== Extrait fourni ==

# # # # # # #

Quand les murs me parlent : solitude, frissons et narration

“Je regardais le tableau placé devant moi, et, rien qu’à voir la maison et la perspective caractéristique de ce domaine, — les murs qui avaient froid, — les fenêtres semblables à des yeux distraits, — quelques bouquets de joncs vigoureux, — quelques troncs d’arbres blancs et dépéris, — j’éprouvais cet entier affaissement d’âme, qui, parmi les sensations terrestres, ne peut se mieux comparer qu’à l’arrière-rêverie du mangeur d’opium, — à son navrant retour à la vie journalière, — à l’horrible et lente retraite du voile.”, La Maison Usher, E. A. Poe.

De la Maison Usher aux Demeures de l’Épouvante

Nous en parlions voilà quelques mois avec l’ami MaThieu au cours d’une vidéo dédiée aux maisons hantées, les jeux de rôle explorant cette thématique sont nombreux.

Ce thème de la maison hantée, hérité de la littérature gothique du XIXe siècle, trouve naturellement sa place très tôt dans l’histoire du jeu de rôle, avec notamment L’Appel de Cthulhu et son mythique scénario La Maison Corbitt (Mansions of Madness, 1990). Cette aventure emblématique, véritable classique du jeu d’investigation horrifique, a été récemment retravaillée et éditée dans le supplément Les Demeures de l’Épouvante : Mystère à huis clos pour L’Appel de Cthulhu.

# # # # # # #

== Données fournies ==
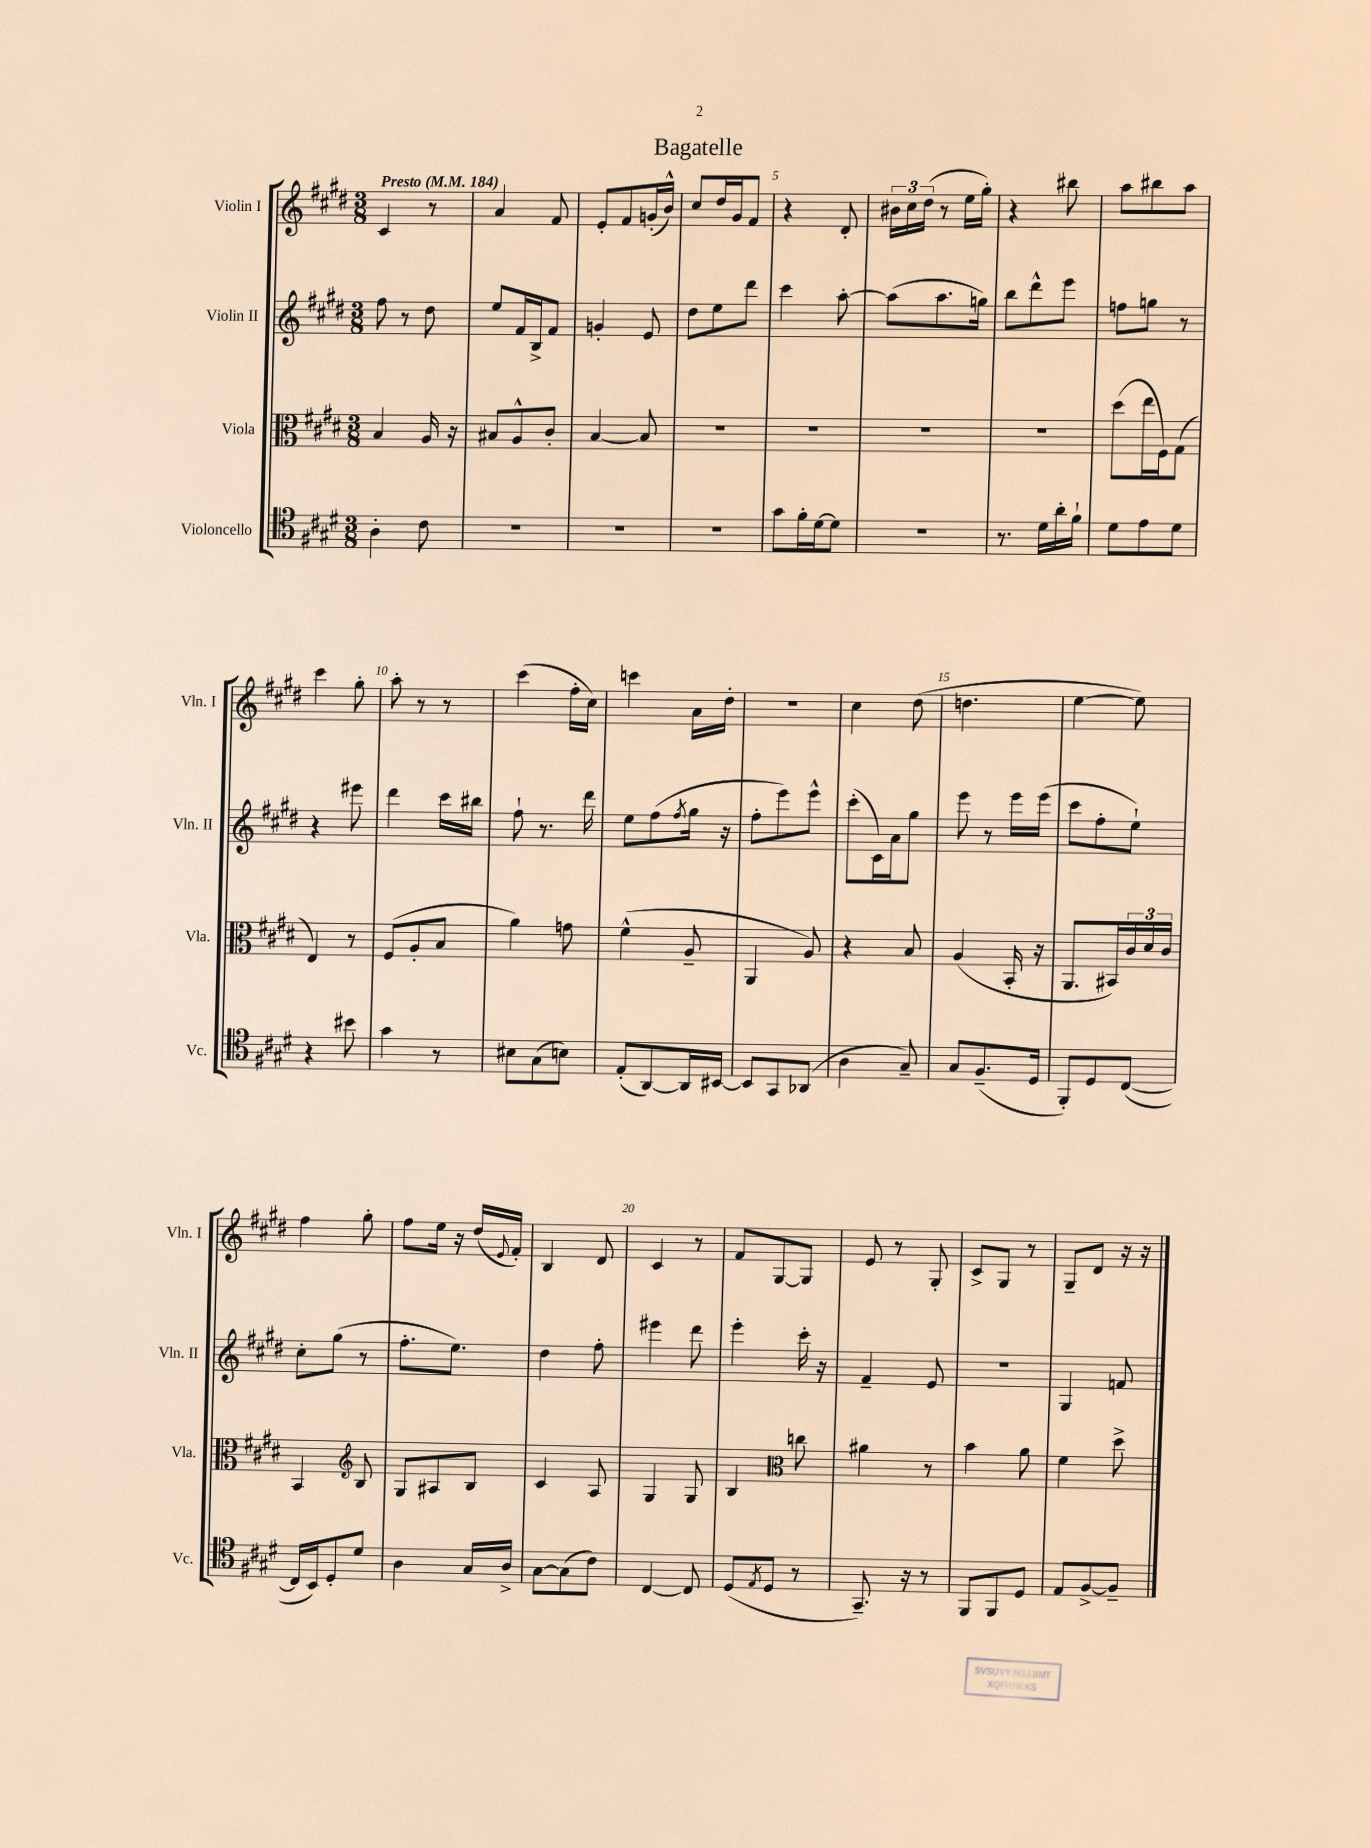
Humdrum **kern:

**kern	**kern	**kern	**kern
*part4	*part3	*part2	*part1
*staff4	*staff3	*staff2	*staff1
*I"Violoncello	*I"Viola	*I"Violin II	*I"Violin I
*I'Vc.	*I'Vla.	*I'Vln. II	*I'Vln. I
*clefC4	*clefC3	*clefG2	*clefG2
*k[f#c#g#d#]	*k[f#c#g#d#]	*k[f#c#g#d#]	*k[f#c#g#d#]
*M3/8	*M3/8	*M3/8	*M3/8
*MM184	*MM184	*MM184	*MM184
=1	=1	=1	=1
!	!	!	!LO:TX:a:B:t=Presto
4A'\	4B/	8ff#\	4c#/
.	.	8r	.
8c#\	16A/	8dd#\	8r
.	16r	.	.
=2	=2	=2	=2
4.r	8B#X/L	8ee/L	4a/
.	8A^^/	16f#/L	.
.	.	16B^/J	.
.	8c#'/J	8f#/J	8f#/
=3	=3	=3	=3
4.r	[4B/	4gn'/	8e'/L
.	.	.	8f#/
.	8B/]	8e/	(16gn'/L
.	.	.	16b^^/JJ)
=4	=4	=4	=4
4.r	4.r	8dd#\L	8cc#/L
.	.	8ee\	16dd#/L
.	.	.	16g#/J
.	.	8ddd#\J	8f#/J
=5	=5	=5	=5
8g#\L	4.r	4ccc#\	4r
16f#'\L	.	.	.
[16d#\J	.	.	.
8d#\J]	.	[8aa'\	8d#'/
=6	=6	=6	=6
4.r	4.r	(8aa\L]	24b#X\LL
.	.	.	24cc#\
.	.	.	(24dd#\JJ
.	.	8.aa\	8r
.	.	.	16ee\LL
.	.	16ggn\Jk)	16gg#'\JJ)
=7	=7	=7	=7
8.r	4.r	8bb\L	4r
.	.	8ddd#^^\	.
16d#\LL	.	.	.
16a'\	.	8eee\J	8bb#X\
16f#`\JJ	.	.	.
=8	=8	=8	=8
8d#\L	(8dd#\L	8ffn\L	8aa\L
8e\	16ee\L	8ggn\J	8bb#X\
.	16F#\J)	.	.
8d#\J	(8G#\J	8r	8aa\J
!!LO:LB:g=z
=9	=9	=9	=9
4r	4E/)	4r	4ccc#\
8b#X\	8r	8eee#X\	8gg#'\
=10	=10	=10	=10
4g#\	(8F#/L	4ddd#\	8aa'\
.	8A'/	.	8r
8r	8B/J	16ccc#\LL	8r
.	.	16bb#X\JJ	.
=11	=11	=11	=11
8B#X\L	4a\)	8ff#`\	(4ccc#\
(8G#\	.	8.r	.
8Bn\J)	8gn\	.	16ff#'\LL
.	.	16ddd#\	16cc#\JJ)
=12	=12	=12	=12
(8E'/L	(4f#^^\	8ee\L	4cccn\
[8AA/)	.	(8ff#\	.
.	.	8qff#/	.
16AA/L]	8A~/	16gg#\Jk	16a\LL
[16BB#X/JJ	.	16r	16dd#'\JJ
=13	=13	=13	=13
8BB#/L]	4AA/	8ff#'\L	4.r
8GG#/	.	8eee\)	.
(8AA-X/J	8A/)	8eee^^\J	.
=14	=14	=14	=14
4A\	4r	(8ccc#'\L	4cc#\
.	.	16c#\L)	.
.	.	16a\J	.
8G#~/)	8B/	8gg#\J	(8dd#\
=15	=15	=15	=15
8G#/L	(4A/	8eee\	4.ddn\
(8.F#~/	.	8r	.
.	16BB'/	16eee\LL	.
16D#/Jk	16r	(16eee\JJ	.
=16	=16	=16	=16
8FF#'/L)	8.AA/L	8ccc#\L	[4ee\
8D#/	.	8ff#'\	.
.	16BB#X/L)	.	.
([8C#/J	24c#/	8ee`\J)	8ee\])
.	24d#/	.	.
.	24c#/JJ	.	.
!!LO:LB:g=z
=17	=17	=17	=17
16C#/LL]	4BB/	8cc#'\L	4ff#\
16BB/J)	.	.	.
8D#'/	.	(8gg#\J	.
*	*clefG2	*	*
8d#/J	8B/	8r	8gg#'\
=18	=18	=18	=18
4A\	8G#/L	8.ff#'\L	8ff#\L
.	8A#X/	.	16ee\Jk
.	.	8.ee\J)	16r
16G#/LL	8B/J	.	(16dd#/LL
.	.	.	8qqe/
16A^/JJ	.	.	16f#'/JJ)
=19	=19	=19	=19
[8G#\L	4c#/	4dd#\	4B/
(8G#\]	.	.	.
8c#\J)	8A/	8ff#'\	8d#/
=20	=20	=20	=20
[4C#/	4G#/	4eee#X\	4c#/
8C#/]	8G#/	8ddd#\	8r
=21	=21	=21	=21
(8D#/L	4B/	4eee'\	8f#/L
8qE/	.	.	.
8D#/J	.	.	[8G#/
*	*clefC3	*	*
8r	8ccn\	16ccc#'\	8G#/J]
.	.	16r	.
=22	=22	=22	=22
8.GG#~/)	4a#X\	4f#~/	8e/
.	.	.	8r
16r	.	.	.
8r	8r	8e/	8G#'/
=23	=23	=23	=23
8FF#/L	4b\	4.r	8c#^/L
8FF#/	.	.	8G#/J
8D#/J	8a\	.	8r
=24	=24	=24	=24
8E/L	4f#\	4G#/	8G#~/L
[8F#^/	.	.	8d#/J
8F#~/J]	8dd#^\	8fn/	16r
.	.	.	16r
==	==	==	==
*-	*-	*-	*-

# # # # # # #

== À compléter ==
1. D'après l'extrait, dans quel supplément le scénario La Maison Corbitt a-t-il été récemment retravaillé et édité ?
2. Recopiez dans l'extrait le passage allant de « Nous en parlions » jusqu'à « L’Appel de Cthulhu. ».
3. Dans la citation qui ouvre l'extrait, relevez tous les détails du domaine placés entre tirets avant « j'éprouvais ».
Les lignes fournies ne sont pas nécessaires ici.

== Réponses par consigne ==
1. Dans Les Demeures de l'Épouvante : Mystère à huis clos pour L'Appel de Cthulhu.

2.
Nous en parlions voilà quelques mois avec l’ami MaThieu au cours d’une vidéo dédiée aux maisons hantées, les jeux de rôle explorant cette thématique sont nombreux.

Ce thème de la maison hantée, hérité de la littérature gothique du XIXe siècle, trouve naturellement sa place très tôt dans l’histoire du jeu de rôle, avec notamment L’Appel de Cthulhu et son mythique scénario La Maison Corbitt (Mansions of Madness, 1990). Cette aventure emblématique, véritable classique du jeu d’investigation horrifique, a été récemment retravaillée et éditée dans le supplément Les Demeures de l’Épouvante : Mystère à huis clos pour L’Appel de Cthulhu.

3.
les murs qui avaient froid
les fenêtres semblables à des yeux distraits
quelques bouquets de joncs vigoureux
quelques troncs d'arbres blancs et dépéris